Wie erreichen wir geopolitische Resilienz in der Batterieproduktion?
Lukas Kothmeier schildert im Interview, wie große Automobilkonzerne sich neu aufstellen sollten, damit die Transformation zur E-Mobiltät und der wirtschaftliche Erfolg gelingen kann. Auch geht er darauf ein, wie eine „unterschiedliche Sprache“ der Chemie- und Automobilindustrie zum Hindernis werden und ein effizientes Projektmanagement helfen kann. Für sehr wichtig sieht er eine europäische Batterieproduktion, die in Europa für mehr Resilienz sorgt und den Kontinent unabhängiger macht zum Beispiel auch mit Blick auf militärische Batterie-Anwendungen.
Interview mit Lukas Kothmeier, Lukas Kothmeier Consulting
Effizientes Projektmanagement in der Batterieproduktion: Resilienz und Veränderungsmanagement
CITplus: Herr Kothmeier, was sind die Voraussetzungen, damit die Transformation in der Automobilindustrie gelingt und welches Verständnis braucht es, damit Unternehmen und Mitarbeiter weiterhin erfolgreich am Markt bleiben? Welches sind die wesentlichen Aspekte der Transformation?
Lukas Kothmeier: Sehr abstrakt betrachtet muss es den OEMs gelingen, mit neuen Produkten, bei denen die eigenen technologischen Kompetenzen eine kleinere Rolle spielen als in der Vergangenheit, einen ausreichend hohen Deckungsbeitrag zu erzielen, um das Unternehmen wirtschaftlich zu halten. Konkret für die Batterie bedeutet das, dass wir weitere Optimierungen hinsichtlich des Kostenanteils der Batterie benötigen und zudem noch weitere Potenziale finden müssen, um international wettbewerbsfähig zu bleiben.
Aus meiner Sicht müssen Unternehmen massiv auf ihre eigene Effizienz schauen. Die europäischen Hersteller haben sehr große Organisationen, worunter die Effizienz leidet. Aus meiner Sicht ist die Transformation eine gute Chance, diese Organisationen mit anzupassen und mittelfristig Unternehmensprozesse zu entschlacken. Sollte diese Anpassung nicht erfolgen, erwarte ich einen immer größeren Nachteil der Innovations- und Optimierungsgeschwindigkeit.
Mitarbeiter müssen sich meiner Meinung nach bewusst sein, dass mit der Transformation auch persönliche Veränderungen folgen werden. Sei es in den Arbeitsprozessen, der eigenen Funktion oder der Organisation, in der man arbeitet. Zudem wird die Halbwertszeit der Lebensdauer von Prozessen und Organisation immer kürzer, sprich Mitarbeiter müssen sich auf einen kontinuierlichen Wandel einstellen.

MATERIAL ERKUNDEN:
1. Beantworte anhand des Interviews die folgenden Fragen:
(a) Welches Unternehmen wird beim Namen von Lukas Kothmeier genannt?
(b) Was haben die europäischen Hersteller laut Kothmeier, worunter ihre Effizienz leidet?
(c) Worauf müssen sich Mitarbeiter einstellen, weil die Halbwertszeit der Lebensdauer von Prozessen und Organisation immer kürzer wird?
2. Fasse den Absatz des Interviews, der mit „Aus meiner Sicht müssen Unternehmen massiv“ beginnt, als Stichpunktliste zusammen und bewahre dabei seine wesentlichen Aussagen.

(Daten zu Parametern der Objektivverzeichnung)
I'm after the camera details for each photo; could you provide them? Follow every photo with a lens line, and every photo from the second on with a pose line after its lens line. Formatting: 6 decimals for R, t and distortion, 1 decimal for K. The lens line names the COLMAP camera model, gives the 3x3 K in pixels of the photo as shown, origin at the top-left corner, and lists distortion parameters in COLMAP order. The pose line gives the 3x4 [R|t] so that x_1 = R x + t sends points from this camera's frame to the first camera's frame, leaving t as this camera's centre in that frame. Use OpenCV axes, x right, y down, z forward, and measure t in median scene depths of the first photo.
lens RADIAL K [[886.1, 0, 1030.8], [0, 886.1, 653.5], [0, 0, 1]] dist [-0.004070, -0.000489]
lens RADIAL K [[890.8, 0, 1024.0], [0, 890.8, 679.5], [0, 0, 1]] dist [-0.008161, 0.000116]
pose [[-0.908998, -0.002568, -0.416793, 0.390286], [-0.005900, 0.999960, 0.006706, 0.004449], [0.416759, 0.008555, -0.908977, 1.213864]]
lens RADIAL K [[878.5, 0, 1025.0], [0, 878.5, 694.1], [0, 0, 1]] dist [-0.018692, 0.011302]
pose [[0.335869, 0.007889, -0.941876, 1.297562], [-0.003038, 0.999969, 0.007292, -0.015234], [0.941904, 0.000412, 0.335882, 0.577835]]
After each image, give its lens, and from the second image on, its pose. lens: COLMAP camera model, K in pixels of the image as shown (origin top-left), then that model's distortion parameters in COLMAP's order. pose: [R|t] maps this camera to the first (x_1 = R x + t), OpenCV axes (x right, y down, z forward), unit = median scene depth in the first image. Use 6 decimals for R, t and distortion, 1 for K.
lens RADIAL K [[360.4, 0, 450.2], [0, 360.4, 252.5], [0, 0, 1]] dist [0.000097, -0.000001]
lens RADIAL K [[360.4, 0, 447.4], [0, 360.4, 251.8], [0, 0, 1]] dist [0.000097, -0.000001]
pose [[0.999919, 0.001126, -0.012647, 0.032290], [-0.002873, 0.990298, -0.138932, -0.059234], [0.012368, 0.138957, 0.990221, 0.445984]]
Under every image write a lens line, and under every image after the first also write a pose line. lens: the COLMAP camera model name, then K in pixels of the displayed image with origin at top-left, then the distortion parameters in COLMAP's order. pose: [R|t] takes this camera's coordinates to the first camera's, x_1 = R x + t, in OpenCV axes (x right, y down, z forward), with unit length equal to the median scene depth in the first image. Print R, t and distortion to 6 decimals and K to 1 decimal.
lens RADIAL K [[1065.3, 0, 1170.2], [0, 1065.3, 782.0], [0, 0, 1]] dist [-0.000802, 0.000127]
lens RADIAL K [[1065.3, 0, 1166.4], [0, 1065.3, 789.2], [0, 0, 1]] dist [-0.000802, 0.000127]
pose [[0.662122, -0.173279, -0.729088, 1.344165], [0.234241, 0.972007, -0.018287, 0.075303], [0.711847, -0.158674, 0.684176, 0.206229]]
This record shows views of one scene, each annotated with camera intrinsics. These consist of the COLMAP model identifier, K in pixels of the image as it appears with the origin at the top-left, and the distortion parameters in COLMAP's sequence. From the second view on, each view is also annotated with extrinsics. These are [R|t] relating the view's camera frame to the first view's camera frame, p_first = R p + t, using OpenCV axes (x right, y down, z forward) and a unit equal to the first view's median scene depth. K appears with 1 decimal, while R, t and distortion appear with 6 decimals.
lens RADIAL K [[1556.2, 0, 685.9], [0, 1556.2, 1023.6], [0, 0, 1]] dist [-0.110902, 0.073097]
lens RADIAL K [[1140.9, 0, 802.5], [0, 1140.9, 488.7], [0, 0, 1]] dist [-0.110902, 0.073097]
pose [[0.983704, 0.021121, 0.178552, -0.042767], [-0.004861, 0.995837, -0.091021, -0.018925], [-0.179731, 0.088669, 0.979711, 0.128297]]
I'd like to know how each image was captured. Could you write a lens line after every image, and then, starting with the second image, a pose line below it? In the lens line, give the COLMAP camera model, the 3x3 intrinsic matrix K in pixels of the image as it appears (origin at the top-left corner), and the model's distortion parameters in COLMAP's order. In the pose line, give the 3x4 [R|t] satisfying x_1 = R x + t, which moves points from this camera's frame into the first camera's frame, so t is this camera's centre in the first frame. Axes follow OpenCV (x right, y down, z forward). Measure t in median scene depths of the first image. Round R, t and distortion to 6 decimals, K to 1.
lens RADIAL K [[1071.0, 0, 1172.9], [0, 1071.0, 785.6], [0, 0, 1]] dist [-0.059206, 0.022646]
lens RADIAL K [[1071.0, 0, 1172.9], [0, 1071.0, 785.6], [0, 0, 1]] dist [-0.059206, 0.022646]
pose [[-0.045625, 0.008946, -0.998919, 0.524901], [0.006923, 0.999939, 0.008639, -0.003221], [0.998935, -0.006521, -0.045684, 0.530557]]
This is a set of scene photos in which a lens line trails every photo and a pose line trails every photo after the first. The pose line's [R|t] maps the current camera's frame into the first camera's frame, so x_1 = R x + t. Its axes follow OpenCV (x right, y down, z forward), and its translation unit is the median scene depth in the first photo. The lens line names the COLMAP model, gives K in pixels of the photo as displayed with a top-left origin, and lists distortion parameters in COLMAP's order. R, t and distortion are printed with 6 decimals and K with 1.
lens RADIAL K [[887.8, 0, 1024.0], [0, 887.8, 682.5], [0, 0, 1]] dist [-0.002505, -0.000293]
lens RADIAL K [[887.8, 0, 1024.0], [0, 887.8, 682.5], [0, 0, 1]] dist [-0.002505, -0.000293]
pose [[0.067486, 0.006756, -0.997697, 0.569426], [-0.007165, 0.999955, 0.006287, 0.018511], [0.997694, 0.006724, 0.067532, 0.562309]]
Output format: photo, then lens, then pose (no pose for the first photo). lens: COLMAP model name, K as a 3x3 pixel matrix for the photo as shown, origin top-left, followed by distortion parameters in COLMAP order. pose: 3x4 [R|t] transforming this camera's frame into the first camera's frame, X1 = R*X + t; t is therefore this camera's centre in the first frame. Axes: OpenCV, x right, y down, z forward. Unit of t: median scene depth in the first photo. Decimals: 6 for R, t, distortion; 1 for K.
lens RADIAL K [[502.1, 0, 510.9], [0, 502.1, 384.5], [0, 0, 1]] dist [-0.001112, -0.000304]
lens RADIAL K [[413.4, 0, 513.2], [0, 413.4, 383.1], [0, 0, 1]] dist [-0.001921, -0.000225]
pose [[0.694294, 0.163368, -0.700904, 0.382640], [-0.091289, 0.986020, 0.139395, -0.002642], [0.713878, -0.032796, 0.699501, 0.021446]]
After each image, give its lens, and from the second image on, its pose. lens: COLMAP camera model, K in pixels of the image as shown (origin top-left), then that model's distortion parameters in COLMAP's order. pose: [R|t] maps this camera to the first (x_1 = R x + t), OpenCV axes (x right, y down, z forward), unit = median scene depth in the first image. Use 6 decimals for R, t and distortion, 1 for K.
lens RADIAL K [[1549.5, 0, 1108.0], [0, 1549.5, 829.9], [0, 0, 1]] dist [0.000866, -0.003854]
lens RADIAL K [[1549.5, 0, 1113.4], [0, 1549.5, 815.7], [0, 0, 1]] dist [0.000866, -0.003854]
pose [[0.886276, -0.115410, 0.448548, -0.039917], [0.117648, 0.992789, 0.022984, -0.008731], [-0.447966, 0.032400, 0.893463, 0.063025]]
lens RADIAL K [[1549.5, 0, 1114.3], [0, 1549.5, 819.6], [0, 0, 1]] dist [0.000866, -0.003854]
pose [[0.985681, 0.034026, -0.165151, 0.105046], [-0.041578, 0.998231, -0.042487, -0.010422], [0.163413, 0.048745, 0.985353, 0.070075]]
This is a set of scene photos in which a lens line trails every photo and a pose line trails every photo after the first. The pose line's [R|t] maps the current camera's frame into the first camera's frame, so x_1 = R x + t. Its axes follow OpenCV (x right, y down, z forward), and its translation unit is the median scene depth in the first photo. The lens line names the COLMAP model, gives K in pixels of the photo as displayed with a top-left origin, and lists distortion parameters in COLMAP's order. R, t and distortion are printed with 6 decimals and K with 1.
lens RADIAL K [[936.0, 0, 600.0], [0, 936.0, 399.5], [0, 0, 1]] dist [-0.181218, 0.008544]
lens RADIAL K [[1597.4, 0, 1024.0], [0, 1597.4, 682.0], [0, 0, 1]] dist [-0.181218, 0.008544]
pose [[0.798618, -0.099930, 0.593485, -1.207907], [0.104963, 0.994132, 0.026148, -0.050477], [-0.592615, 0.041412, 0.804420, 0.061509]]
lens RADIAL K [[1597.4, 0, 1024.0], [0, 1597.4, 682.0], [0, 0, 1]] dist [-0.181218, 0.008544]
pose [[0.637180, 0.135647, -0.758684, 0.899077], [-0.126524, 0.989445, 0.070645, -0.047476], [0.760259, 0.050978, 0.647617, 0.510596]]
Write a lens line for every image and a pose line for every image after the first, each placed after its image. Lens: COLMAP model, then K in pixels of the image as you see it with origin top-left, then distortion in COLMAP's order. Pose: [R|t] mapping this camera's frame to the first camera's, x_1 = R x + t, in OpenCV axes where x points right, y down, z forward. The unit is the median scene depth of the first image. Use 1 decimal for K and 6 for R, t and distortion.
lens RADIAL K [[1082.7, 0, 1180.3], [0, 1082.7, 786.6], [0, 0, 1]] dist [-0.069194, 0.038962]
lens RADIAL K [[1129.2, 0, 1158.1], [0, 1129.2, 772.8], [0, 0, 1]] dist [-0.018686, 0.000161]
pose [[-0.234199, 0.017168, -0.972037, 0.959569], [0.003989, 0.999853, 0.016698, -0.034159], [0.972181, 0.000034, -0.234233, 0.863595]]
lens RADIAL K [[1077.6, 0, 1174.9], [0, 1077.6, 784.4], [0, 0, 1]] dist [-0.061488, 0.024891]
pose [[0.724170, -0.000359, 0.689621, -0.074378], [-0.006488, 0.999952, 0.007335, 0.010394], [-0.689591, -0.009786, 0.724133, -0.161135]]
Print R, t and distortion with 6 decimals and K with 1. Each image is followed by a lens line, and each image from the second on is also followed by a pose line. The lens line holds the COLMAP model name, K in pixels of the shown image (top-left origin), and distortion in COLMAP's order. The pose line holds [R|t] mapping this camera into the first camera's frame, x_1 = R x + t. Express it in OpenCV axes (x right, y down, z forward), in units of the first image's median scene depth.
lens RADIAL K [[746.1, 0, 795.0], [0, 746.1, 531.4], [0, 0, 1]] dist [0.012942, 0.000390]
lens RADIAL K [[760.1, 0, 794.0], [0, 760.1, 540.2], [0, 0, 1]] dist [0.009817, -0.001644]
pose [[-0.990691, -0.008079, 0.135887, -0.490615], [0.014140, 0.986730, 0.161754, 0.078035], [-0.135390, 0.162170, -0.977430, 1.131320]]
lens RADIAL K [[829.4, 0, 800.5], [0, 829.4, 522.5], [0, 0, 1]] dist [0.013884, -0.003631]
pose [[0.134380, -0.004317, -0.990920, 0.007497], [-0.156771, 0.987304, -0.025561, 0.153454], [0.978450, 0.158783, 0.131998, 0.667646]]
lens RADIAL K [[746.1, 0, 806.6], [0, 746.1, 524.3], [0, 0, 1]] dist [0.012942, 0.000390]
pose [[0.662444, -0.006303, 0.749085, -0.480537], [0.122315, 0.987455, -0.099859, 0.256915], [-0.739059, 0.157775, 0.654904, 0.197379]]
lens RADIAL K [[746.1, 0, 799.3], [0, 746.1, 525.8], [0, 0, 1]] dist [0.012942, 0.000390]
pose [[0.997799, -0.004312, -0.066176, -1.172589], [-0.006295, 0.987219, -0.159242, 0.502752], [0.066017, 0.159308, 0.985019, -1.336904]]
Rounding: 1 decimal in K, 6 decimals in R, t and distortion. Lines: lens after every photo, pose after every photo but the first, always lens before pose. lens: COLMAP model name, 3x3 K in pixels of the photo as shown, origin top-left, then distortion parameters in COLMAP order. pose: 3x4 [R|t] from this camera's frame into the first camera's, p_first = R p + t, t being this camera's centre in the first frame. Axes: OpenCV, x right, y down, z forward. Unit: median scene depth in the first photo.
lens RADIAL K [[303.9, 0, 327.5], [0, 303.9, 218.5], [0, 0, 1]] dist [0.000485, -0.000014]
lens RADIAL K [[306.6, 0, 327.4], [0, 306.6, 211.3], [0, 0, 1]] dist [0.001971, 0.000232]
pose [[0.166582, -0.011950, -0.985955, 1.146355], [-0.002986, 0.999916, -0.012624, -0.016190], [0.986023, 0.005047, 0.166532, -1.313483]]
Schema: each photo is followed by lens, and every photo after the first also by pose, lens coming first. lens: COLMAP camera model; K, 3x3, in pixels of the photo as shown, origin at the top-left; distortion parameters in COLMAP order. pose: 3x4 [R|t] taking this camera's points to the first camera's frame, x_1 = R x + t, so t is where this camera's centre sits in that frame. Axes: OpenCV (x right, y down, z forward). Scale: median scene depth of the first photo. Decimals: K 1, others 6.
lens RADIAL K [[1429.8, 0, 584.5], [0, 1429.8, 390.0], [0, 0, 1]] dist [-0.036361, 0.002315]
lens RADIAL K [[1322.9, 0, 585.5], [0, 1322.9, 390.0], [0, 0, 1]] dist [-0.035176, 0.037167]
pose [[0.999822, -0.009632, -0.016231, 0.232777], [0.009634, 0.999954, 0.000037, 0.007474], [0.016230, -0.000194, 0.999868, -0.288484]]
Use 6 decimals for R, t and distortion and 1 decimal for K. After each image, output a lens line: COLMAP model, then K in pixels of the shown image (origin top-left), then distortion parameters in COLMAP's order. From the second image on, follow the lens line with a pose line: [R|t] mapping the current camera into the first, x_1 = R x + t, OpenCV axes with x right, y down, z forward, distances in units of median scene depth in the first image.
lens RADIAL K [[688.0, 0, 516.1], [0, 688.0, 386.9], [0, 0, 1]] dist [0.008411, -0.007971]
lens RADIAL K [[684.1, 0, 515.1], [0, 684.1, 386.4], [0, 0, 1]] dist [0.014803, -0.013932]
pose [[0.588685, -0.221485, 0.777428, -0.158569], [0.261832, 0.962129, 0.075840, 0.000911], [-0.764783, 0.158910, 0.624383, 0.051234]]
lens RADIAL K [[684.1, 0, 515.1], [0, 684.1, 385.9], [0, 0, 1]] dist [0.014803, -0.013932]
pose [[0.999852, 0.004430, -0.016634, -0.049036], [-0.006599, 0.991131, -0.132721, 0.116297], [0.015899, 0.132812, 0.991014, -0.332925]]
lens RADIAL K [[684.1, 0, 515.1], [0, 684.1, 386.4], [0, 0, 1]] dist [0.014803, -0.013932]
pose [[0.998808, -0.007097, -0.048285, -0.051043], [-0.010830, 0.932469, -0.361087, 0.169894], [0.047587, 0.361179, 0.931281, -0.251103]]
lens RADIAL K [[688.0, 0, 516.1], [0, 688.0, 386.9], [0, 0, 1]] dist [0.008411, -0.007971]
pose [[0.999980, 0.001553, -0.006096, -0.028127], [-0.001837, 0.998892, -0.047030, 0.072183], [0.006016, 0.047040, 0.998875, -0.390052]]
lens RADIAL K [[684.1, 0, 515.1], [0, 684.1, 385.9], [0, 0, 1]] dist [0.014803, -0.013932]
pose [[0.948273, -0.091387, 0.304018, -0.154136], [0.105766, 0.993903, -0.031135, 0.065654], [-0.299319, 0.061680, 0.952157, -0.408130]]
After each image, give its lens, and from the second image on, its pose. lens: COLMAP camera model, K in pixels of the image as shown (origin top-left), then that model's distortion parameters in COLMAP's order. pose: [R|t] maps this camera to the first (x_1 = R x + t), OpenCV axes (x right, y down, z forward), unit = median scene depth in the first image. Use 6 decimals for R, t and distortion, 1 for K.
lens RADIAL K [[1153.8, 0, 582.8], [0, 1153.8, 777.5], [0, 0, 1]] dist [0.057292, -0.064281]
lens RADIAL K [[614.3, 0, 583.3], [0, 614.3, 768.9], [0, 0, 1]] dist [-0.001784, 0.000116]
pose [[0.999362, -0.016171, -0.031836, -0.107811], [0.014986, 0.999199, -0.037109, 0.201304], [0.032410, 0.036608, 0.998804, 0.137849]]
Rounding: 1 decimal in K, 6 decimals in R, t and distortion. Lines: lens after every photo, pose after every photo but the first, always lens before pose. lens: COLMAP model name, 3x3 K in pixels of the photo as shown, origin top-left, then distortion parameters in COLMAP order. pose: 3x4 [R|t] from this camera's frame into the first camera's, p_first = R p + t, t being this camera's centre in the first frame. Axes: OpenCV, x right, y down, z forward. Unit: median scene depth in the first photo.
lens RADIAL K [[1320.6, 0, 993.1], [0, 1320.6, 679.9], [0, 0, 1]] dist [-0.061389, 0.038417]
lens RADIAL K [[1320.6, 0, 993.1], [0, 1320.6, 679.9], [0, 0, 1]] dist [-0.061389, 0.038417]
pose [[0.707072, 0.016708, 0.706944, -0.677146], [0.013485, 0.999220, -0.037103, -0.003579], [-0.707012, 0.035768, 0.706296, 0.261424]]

LÖSUNGEN DER AUFGABEN:
1.
(a) Lukas Kothmeier Consulting
(b) Sehr große Organisationen
(c) Auf einen kontinuierlichen Wandel

2.
- Unternehmen müssen stark auf ihre eigene Effizienz achten.
- Die europäischen Hersteller haben sehr große Organisationen, was ihre Effizienz mindert.
- Die Transformation ist eine Chance, diese Organisationen anzupassen und Unternehmensprozesse mittelfristig zu entschlacken.
- Bleibt diese Anpassung aus, droht ein wachsender Nachteil bei der Innovations- und Optimierungsgeschwindigkeit.